Persuasion Tricks — Rhetorical Manipulation

Changing The Subject By Pointing Somewhere Else

Whataboutism

One-line definition: Dodging criticism by pointing to another problem somewhere else instead of answering the first one.

In Plain English

Whataboutism does not answer the criticism in front of it. Instead, it points somewhere else and says, “What about that?” The other issue may be real. It may even matter a lot. But bringing up another wrong does not excuse or explain the first one. This tactic works because it feels like balance, fairness, or exposing hypocrisy. But it usually functions as a dodge. The cure is simple: keep the first issue on the table before opening a second one.

Featured Example

Broken rule deflection

A student is asked why they copied homework. They reply, “What about the people who cheat on tests?”

Classrooms

What This Sounds Like in Classrooms

  • Why are you calling me out? What about the group that was loud yesterday?
  • We can talk about my source later. What about his citation mistake?
  • What about the class next door? They do worse.
Business

What This Sounds Like in Business

  • Why are we discussing our outage? What about the competitor's outage last year?
  • You say the metrics are weak, but what about sales missing their goals?
  • Why question this budget? What about the other team spending more?
Real Life

What This Sounds Like in Real Life

  • Why are you upset I was late? What about the time you forgot dinner?
  • You say this rumor is bad, but what about what they said last month?
  • Why talk about my spending? What about your vacation costs?
Fiction

Examples from Literature or Fiction

Court and council scenes in classic drama

Characters under pressure often point to another person's flaw to escape the direct charge.

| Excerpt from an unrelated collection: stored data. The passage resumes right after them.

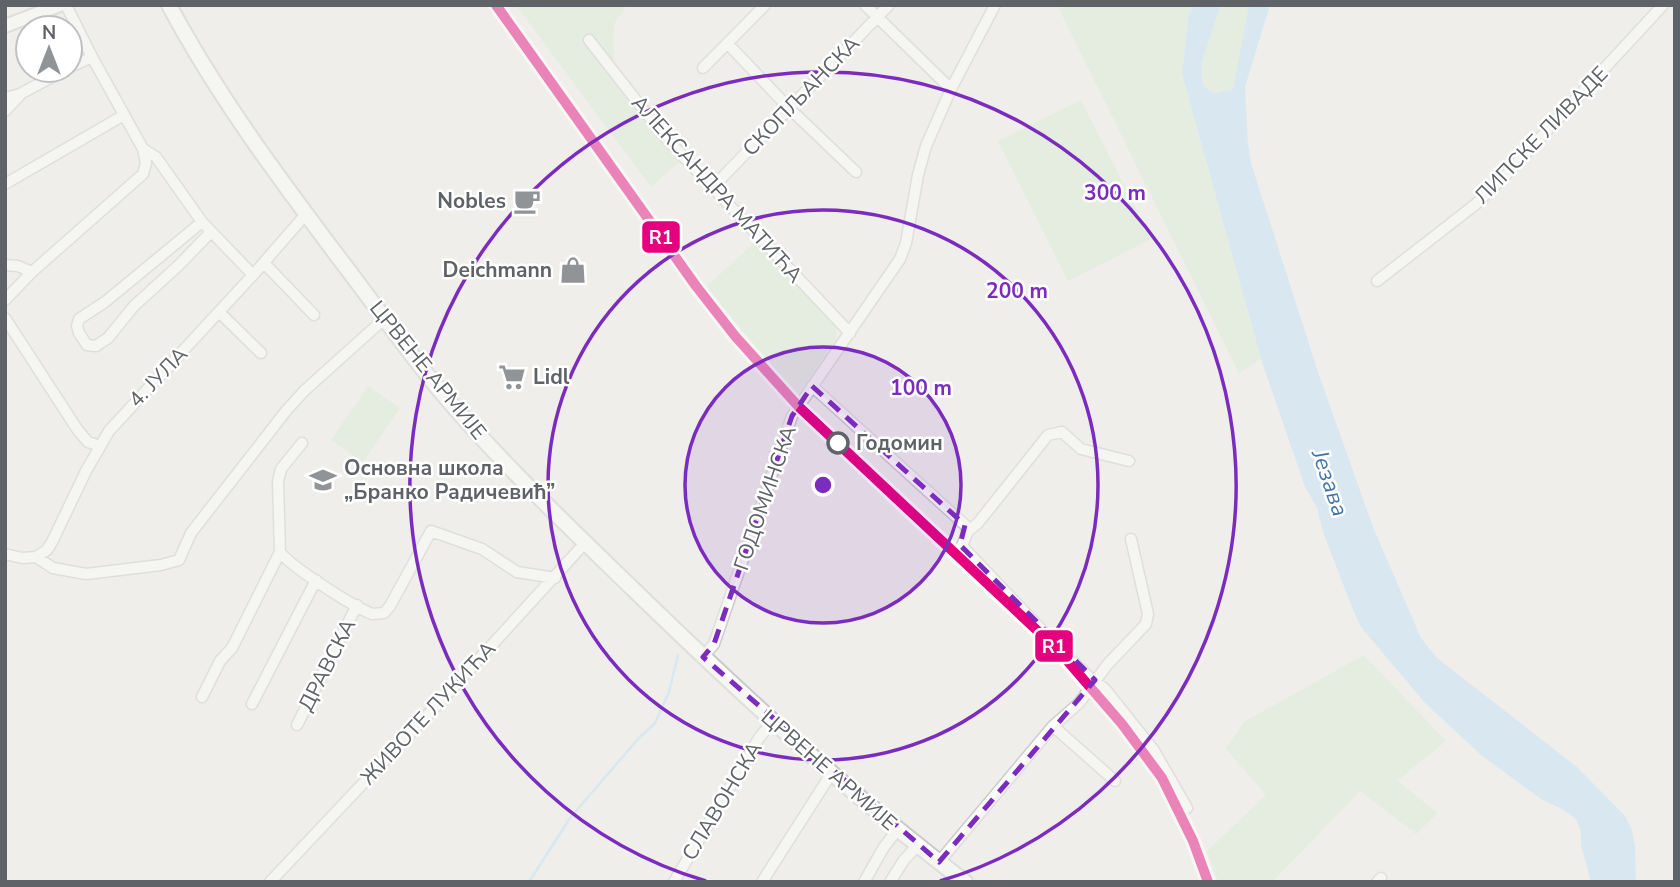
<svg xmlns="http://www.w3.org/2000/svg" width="1680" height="887" font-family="'Nunito Sans',sans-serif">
<rect width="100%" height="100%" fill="#efeeea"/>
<path fill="#d8ebd6" d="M516,5H627L614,24L613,80L639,117L679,162L651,187Z
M1057,5H1193L1189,13L1182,74L1261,359L1239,373Z
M1223,5H1249V9L1233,89L1215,93L1203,86L1201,65L1219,10Z
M1081,100L1151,239L1068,281L998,141Z
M756,241L836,326V339L797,396L706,287Z
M368,386L400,408L363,462L331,440Z
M1364,655L1446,741L1397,781L1438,813L1416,834L1360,791L1272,882H1218L1207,851L1266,795L1226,749L1244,722Z"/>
<path fill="#bfe0f9" d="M1194,5H1223L1219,10L1201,65L1203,86L1215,93L1233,89L1249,5H1270L1245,87L1248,143L1251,163L1319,375L1373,527L1421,638L1437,658L1577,767L1625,816L1632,830L1635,847L1636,882H1591L1581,845V832L1576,819L1564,810L1541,799L1481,755L1424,702L1361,627L1353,610L1323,532L1317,508L1305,487L1261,359L1182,74L1189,13Z"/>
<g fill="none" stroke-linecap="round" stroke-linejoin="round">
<path stroke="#bfe0f9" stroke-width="2.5" d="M529,882L570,818L638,739L655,723L669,692L678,655"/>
<defs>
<path id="minor" d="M865,5L951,89
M589,40L664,136L850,333
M727,43L789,108L856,172
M70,67L92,57
M703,68L765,5
M5,98L20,94L65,70
M5,111L20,95
M143,149L156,157L202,222L253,275
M5,184L124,115
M713,187L889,5
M202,222L105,302L79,319L77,326L79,333L87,345L96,346L108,338L134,306L179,265L211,232
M264,263L314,315
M5,265L18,266L32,272
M1377,281L1476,204L1504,177L1663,5
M5,300L32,272L143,174L146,163L143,149L92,57L66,5
M219,312L261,353
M5,318L77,429L88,442L100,446
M812,386L965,525L968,531
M1129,461L1081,449L1062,432L1048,435L978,523L968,531L962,546L1056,645L1090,678L1105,689L1153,749L1187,808
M280,552C291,567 354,607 372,614L384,613L390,606L431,531L482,549L517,572L555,578
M5,554L22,558L36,557L53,568L86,574L161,565L179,560L191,533L286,411L304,391L384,319
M36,557L47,550L52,542L86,471L109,431L253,275L306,214
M703,657L714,644L792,416L900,259L906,243L918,175L926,146L951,89L995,5
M202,697L220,661L232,648L280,552L278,481L281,469L302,443
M252,704L316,580
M297,725L357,605
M1053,726L1115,781
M939,862L1053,726L1079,703L1107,665L1146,624L1148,614L1131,539
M270,882L437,705L585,543
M674,882L759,738L772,722
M762,882L831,774
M864,882L884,847L898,829
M890,882L904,860L917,846
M1377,882L1381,878"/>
<path id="tertiary" d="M5,26L60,5"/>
<path id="secondary" d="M169,5C217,95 278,177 339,258C372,301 403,345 437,387C497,459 566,524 633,589C739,692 847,792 965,882"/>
</defs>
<use href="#minor" stroke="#cbcccc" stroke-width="13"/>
<use href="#tertiary" stroke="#cbcccc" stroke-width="16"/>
<use href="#secondary" stroke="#cacacb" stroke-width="18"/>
<use href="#minor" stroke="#fdfcfc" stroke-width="10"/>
<use href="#tertiary" stroke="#fdfcfc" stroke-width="12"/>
<use href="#secondary" stroke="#fdfcfc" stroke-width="14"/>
<defs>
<path id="rail-1" d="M496,5L696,286L735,336L798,406L1058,650L1122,724L1162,778L1193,841L1208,882"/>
</defs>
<use href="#rail-1" stroke="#fff" stroke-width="16"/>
<use href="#rail-1" stroke="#e5007d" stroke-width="10"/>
</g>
<path d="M0 0H1680V887H0ZM812,386L965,525L960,545L1095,680L939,862L703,657L714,644L792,416Z" fill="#efeeea" fill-opacity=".55" fill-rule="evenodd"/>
<path fill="none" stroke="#7b2cbf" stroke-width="5" stroke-dasharray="14 9" stroke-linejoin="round" d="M812,386L965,525L960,545L1095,680L939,862L703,657L714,644L792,416Z"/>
<circle cx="823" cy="485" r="138" fill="#7b2cbf" fill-opacity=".12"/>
<g fill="none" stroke="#7b2cbf" stroke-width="3.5">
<circle cx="823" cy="485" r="138"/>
<circle cx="823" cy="485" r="275"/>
<path d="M706 881A413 413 0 1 1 940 881"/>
</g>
<defs>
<symbol id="cafe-bare" viewBox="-9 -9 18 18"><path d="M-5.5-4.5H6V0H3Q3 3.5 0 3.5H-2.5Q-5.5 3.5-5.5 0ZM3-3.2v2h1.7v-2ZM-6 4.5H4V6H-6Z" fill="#919496" stroke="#fff" stroke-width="2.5" paint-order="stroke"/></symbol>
<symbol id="shop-bare" viewBox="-9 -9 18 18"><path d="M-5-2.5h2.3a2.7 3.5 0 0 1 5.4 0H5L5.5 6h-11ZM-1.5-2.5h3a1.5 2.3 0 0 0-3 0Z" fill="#919496" stroke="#fff" stroke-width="2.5" paint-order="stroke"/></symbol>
<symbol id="supermarket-bare" viewBox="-9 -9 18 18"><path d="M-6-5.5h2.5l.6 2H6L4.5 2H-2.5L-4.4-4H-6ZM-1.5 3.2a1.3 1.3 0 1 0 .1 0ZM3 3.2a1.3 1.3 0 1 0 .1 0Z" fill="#919496" stroke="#fff" stroke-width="2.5" paint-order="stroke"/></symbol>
<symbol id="school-bare" viewBox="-9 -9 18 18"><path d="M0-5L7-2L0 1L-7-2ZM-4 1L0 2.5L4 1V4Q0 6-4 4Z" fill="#919496" stroke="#fff" stroke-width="2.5" paint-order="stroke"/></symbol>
</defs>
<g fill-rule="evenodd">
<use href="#cafe-bare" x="508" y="182" width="38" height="38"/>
<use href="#shop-bare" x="554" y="251" width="38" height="38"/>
<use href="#supermarket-bare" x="493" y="358" width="38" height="38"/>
<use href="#school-bare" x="304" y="461" width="38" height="38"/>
</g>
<circle fill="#fff" stroke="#5f6368" stroke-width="3.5" cx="838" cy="443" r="10"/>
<g text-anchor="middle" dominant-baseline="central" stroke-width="5" stroke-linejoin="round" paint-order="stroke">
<g font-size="21" fill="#5f6368" stroke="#fff">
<text transform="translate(801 96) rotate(-46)">СКОПЉАНСКА</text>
<text transform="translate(1541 135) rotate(-46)">ЛИПСКЕ ЛИВАДЕ</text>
<text transform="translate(717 189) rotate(48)">АЛЕКСАНДРА МАТИЋА</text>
<text transform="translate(428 370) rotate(51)">ЦРВЕНЕ АРМИЈЕ</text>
<text transform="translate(158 377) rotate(-46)">4. ЈУЛА</text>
<text transform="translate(765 498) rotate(-71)">ГОДОМИНСКА</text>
<text transform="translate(327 665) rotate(-63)">ДРАВСКА</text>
<text transform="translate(428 713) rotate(-47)">ЖИВОТЕ ЛУКИЋА</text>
<text transform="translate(829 770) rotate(41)">ЦРВЕНЕ АРМИЈЕ</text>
<text transform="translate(722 801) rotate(-59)">СЛАВОНСКА</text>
</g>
<g font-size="21" font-weight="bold" fill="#5f6368" stroke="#fff" text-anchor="end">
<text x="506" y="201">Nobles</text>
<text x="552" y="270">Deichmann</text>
<text x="533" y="377" text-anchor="start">Lidl</text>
<text x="344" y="468" text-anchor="start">Основна школа<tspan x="344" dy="24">„Бранко Радичевић”</tspan></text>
</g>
<g font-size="21" font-weight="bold" fill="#5f6368" stroke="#fff" text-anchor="start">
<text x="856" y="443">Годомин</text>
</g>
<g font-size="23" font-style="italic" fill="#4174aa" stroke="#fff">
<text transform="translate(1330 483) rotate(71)">Језава</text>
</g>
</g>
<circle cx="823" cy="485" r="10" fill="#7b2cbf" stroke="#fff" stroke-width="3.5"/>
<g font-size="21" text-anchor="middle" font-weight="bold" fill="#7b2cbf" stroke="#fff" stroke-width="5" stroke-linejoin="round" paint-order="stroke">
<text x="1115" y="200">300 m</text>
<text x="1017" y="298">200 m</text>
<text x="921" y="395">100 m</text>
</g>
<g stroke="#fff" stroke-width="2.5">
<rect x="641" y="220" width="40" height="34" rx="7" fill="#e5007d"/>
<rect x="1034" y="629" width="40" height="34" rx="7" fill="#e5007d"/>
</g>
<g font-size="19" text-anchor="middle" font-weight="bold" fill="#fff">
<text x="661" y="244">R1</text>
<text x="1054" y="653">R1</text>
</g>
<rect width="1680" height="887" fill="none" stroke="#5f6368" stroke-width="14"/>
<g transform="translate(49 49)"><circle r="33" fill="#ffffff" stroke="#bfc1c3" stroke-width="2"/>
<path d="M0-5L12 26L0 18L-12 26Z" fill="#919496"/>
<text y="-10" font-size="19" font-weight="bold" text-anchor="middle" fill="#5f6368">N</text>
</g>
</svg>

A new accusation is used as a shield instead of an answer.

Shakespearean politics

Public argument often shifts from one wrong to another to avoid responsibility.

The second issue distracts from the first.

Fables with quarrelsome animals

One animal avoids blame by attacking the behavior of another.

The comparison is used to dodge the original issue.

Why People Fall for It

It feels fair to point out inconsistency or shared guilt. But the move is also a very easy way to dodge accountability.

How to Spot It

  • Another issue appears instead of a direct answer.
  • The new example is used like a shield.
  • The first problem never gets resolved.
  • The room ends up chasing a second debate.

What to say instead

  • That issue may matter too, but it does not answer this one.
  • Let us finish the first question before opening the second.
  • Are you addressing the criticism or changing the subject?
  • Two wrongs can both be wrong.

Common Confusion

People mix this up with:

Compare Nearby Ideas

Quick Comparison

Fallacies vs Biases

A fallacy is a broken move in the argument, while a bias is a mental tilt in how someone judges the facts.

Quick Comparison

Whataboutism vs Tu Quoque

Whataboutism points to some other problem somewhere else, while Tu Quoque points to the critic's own inconsistency.

Quick Comparison

Appeal to Emotion vs Loaded Language

Appeal to Emotion uses feeling as the main proof, while Loaded Language uses emotionally charged wording to frame the issue before the proof is tested.

Mini Practice

Question: A manager is asked about missed goals and answers by listing another department's failures. What is the bug?

Answer: Whataboutism.

The answer points elsewhere instead of addressing the original criticism.

Remember This

Another problem does not erase the problem in front of you.